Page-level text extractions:
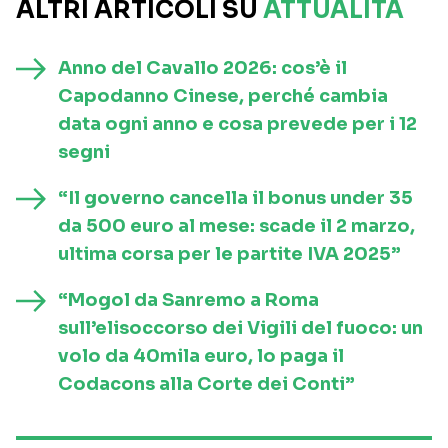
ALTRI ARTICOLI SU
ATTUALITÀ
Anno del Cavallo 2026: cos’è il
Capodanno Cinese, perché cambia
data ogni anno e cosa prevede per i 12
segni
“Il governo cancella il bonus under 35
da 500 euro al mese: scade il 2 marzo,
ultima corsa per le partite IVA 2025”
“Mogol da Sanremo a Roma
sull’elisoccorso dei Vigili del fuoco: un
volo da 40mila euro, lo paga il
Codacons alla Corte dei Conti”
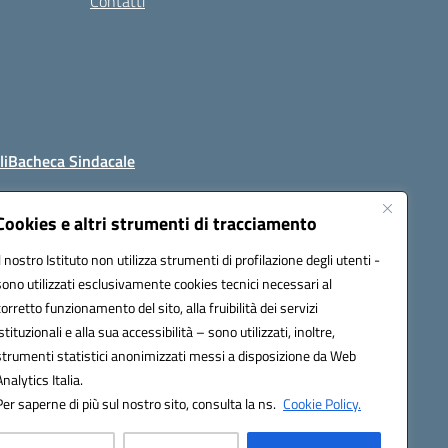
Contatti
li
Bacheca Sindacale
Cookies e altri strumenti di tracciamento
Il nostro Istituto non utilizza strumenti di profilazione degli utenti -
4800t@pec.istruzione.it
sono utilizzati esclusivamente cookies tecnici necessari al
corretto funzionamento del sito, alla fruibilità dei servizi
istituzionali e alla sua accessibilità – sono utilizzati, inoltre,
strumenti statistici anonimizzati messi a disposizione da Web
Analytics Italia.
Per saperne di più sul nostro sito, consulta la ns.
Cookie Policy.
--
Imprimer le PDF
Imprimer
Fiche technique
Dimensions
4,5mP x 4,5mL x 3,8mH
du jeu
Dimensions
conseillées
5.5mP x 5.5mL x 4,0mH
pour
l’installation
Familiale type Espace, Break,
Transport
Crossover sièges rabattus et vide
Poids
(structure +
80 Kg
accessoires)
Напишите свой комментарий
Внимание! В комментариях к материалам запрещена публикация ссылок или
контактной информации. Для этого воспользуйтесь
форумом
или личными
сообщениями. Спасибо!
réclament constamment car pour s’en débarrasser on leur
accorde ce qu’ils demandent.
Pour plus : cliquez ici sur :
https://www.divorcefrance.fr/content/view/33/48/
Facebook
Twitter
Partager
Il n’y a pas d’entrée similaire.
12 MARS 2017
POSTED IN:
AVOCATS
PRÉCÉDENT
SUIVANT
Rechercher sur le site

◆ WHAT THE EXERCISE ASKS: Reproduce the lines starting at the one containing "ALTRI ARTICOLI SU" and ending at the one containing "Codacons alla Corte", switching "elisoccorso" to "elicottero" and leaving everything else unchanged.

◆ RESPONSE BELOW:
ALTRI ARTICOLI SU
ATTUALITÀ
Anno del Cavallo 2026: cos’è il
Capodanno Cinese, perché cambia
data ogni anno e cosa prevede per i 12
segni
“Il governo cancella il bonus under 35
da 500 euro al mese: scade il 2 marzo,
ultima corsa per le partite IVA 2025”
“Mogol da Sanremo a Roma
sull’elicottero dei Vigili del fuoco: un
volo da 40mila euro, lo paga il
Codacons alla Corte dei Conti”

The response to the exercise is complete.